Closing risk is the concept of a buyer signing a term sheet spelling out the terms of a transaction (i.e. price, structure, exclusivity period, legal terms, etc.) and then walking away. Assessing and measuring closing risk, which is unique to each individual buyer, starts day 1 of the process and is continually updated throughout right up until decision-making time.

Closing risk is bad for sellers because they lose time negotiating with a buyer who leaves the seller out to dry.

One way you can minimize closing risk is by shortening the exclusivity timeline as described above. There are, however, aspects of closing risk outside of your control.

For example, a strategic buyer in exclusivity may elect to not close if:

  • Their company doesn’t hit its quarterly earnings so M&A is shut down for a period
  • Their company is acquired by another party so M&A is shut down for a period

Closing risk is even more pronounced for financial buyers like private equity firms. Unlike strategic buyers, financial buyers have no strategic angle (like synergies) in making the purchase—their goals are purely financial. Consequently, they have a lot more offers on the table and are even more likely to walk away from a transaction in favor of another.

If you’ve run a noncompetitive process working with a single buyer, then you’ve put all your eggs in one basket. What happens if that basket decides not to close? You’ve run out of options.

Don’t run out of options

By running a relatively short and competitive process, you will have many buyers on the table to choose from near the end. And if you make sure they’re spending time and money on diligence upfront (in the form of accountants, lawyers, tech consultants, and more), they will be even more invested in a closed transaction.

Oftentimes there will be multiple buyers with comparable valuations and terms for the transaction. While deciding between parties can be difficult, knowing that you have multiple options to choose from is comforting.

When you do decide which party to move forward with, you will have the benefit of 2nd and 3rd place bidders in your back pocket.
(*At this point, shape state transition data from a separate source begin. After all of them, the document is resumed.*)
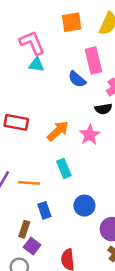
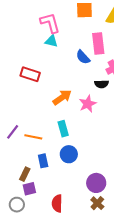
red rectangle: (16, 122) -> (30, 74), moved
blue circle: (84, 206) -> (69, 154), moved
purple square: (32, 246) -> (29, 189), turned 32

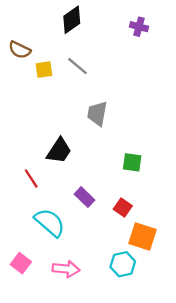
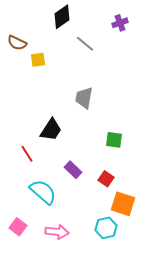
purple cross: (139, 27) -> (120, 23), turned -35
gray line: (78, 66) -> (85, 44), moved

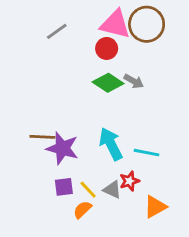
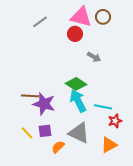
brown circle: (147, 24) -> (103, 17), size x0.6
green diamond: (108, 83) -> (76, 84), moved
red star: (129, 181) -> (115, 121), moved
yellow line: (88, 190) -> (27, 133), moved
gray triangle: (112, 190) -> (79, 133), size x1.6

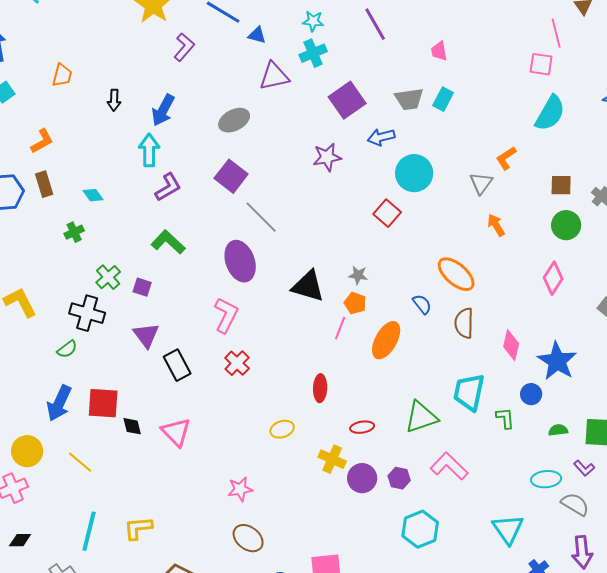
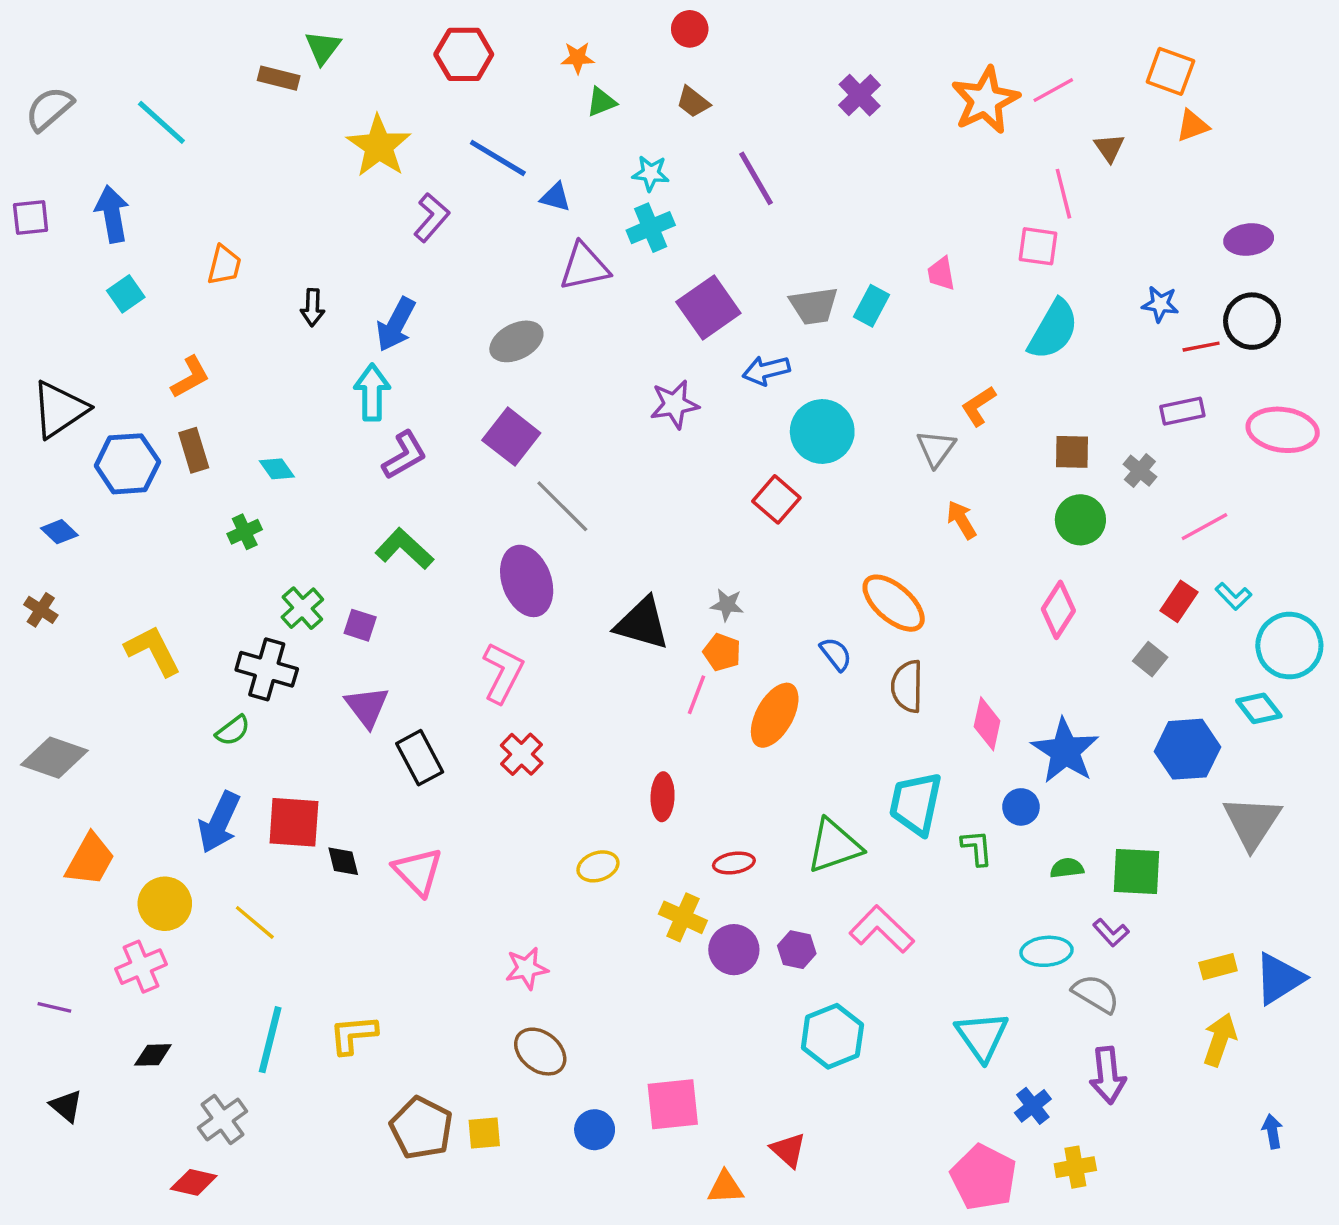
pink trapezoid: (439, 51) -> (941, 274), moved

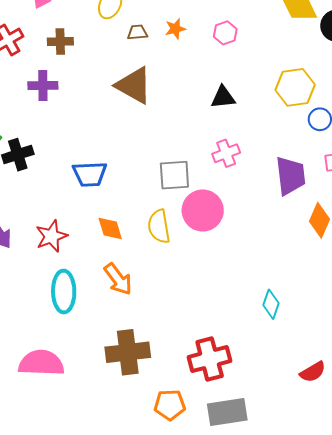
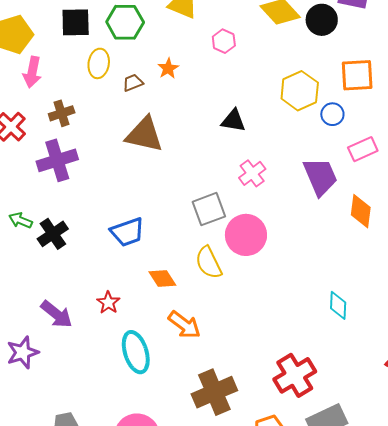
pink hexagon: (225, 33) -> (224, 41), moved
purple cross: (43, 85) -> (57, 160), size x1.4
black triangle: (223, 97) -> (233, 121), turned 32
red star: (51, 236) -> (108, 303), size x0.7

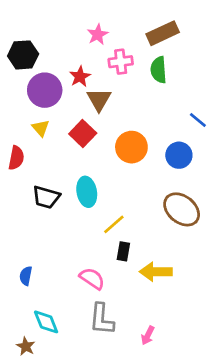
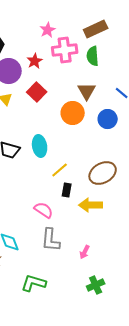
pink cross: (121, 62) -> (65, 50), size x1.4
brown triangle: (99, 100) -> (87, 91), moved
red square: (83, 134) -> (37, 92), moved
brown ellipse: (182, 209) -> (103, 173), moved, turned -68

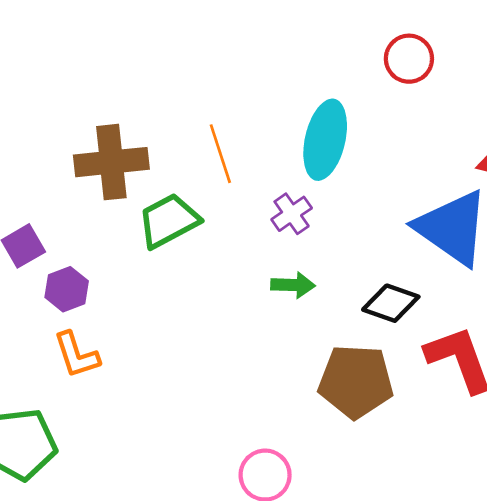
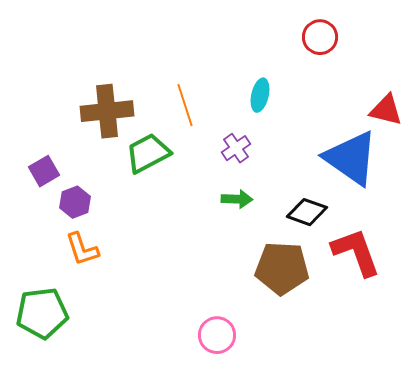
cyan ellipse: (325, 140) -> (260, 95), size x0.6

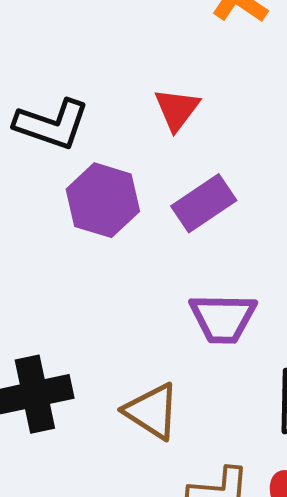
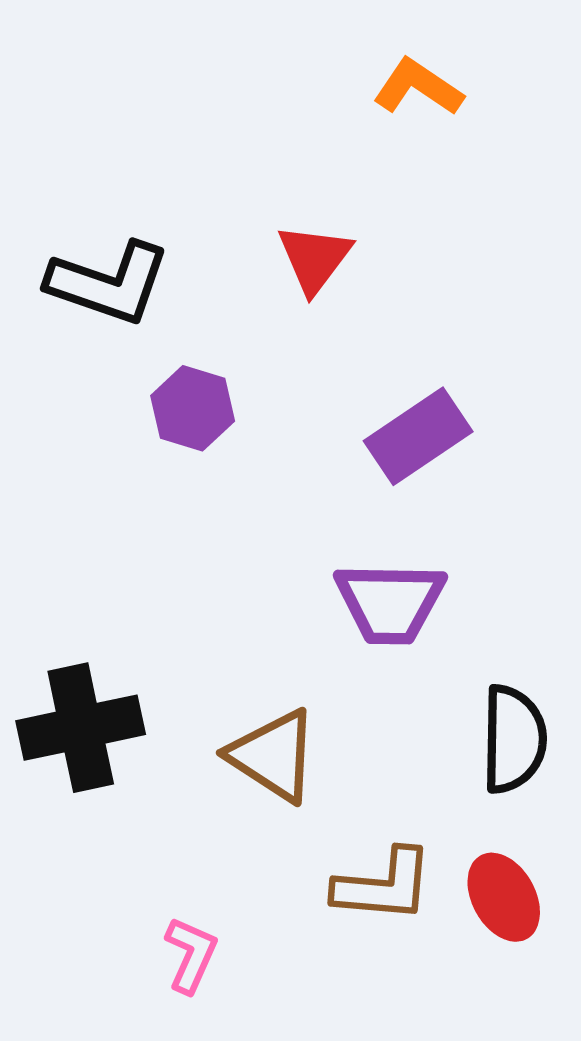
purple hexagon: (103, 200) -> (193, 408), size x0.7
purple rectangle: (204, 203) -> (418, 436), moved

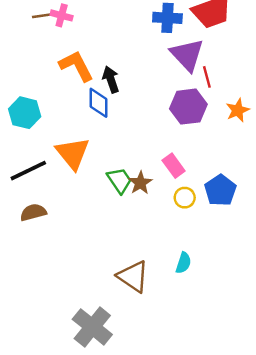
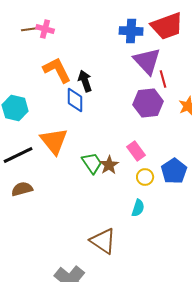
cyan semicircle: (183, 263) -> (138, 208), moved

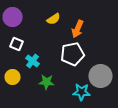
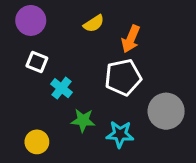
yellow circle: (12, 77) -> (37, 142), moved
cyan star: (82, 92) -> (120, 134), moved

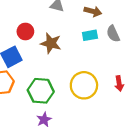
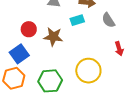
cyan rectangle: (90, 35) -> (77, 20), moved
red arrow: (119, 84) -> (119, 49), moved

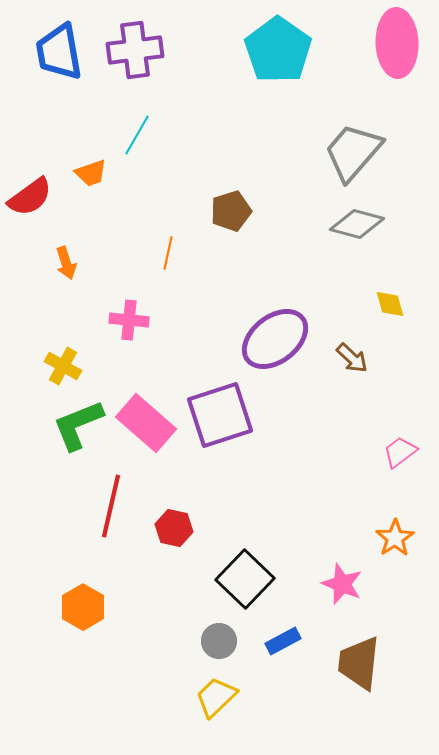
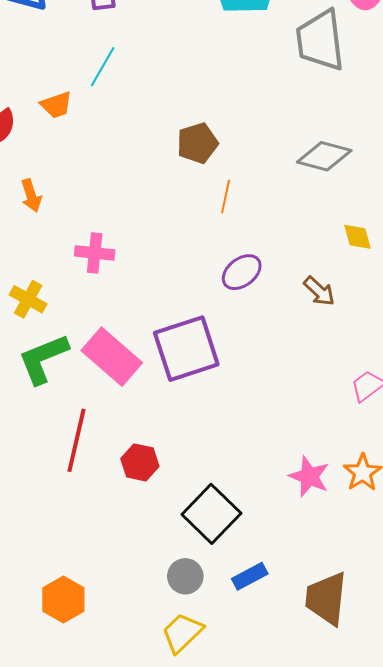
gray trapezoid: (353, 152) -> (320, 40), moved, turned -48
orange line: (168, 253) -> (226, 197), moved
purple ellipse: (275, 339) -> (242, 272), size x0.6
pink star: (342, 584) -> (309, 477), moved
orange hexagon: (83, 607) -> (63, 599), moved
Because you have these options, you’ll be able to:

Keep up leverage on the 1st place bidder. Having backup options enables you to keep your 1st choice honest and do exactly what they said they were going to.

Eliminate closing risk for unforeseen circumstances. If for some reason outside your control a buyer backs out, you will have several options to choose from and won’t have to restart the process.

Running a Competitive Process: A Lot of Work, a Lot of Value

We’d be the first to tell you that setting up and running a competitive process for selling your HR business is a lot of work. However, if you want to get a good valuation with the right transaction structure, terms, and timelines with minimal closing risk, a competitive process is essential.